Although it is early days for the market, there have been very few standard listings, which is no doubt partly caused by several significant concerns. There are concerns as to whether there is sufficient liquidity in the market for shares in companies with standard listings, in particular because they are not included in any of the FTSE UK indices, which has ruled out a large number of funds and institutional investors. In addition, there is the concern that the less stringent regulations for standard-listed companies, for example lower corporate governance requirements and the absence of a sponsor or nomad to police transactions, will leave the door open to abuse.

Nevertheless, standard listings could offer SMEs and companies with a ‘reduced market capitalisation’ another option, as they will be subject to a reduced disclosure regime once the Directive has been fully implemented. Although a standard listing would still require a prospectus to be prepared, the reduced disclosure regime could give such companies considerably easier access to the main market of the LSE.

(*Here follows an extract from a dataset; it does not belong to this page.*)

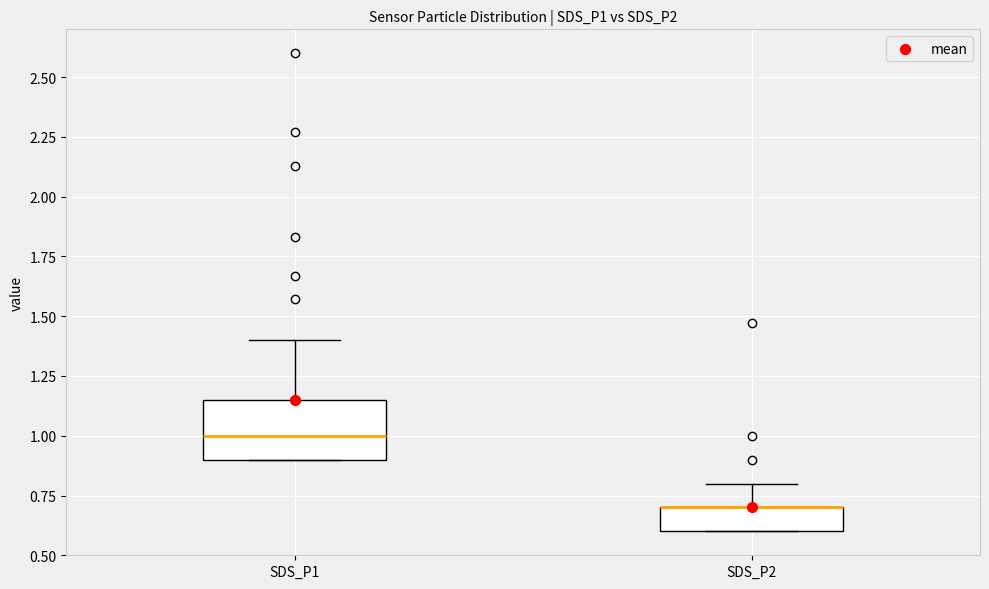

Reading left to right, transcribe this box plot: for each box, give where its median line is, the range the box spans, and where its two whiskers end, as read against the y-axis. The values are not printed on the chart, so give them approximately, as read against the axis.

SDS_P1: median 1.00, box 0.90 to 1.15, whiskers 0.90 to 1.40
SDS_P2: median 0.70 (drawn on the box's upper edge), box 0.60 to 0.70, whiskers 0.60 to 0.80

A standard listing offers several potential benefits that may appeal to issuers:

  • giving companies access to the main market of the LSE;
  • there is no need to appoint a financial sponsor, which can result in a significant cost saving (although in practice issuers seeking a standard listing often have to make their own arrangements with brokers and market makers to support the market in their shares); and
  • shareholder approval is not required for significant transactions under the class tests, which could be a major benefit for acquisitive companies and cash shells that can use a standard listing as a stepping stone to a premium listing.

CONCLUSION

The Directive introduces some welcome measures that will reduce the regulatory and administrative burden on companies. The Directive should, in particular, make it easier for smaller companies to access equity capital markets in the EU by raising the thresholds for certain exemptions and by introducing a proportionate disclosure regime for SMEs and issuers with a reduced market capitalisation.

Unfortunately, the details of a large number of the amendments made by the Directive will remain unknown until the implementing measures are published, potentially not until 31 December 2012.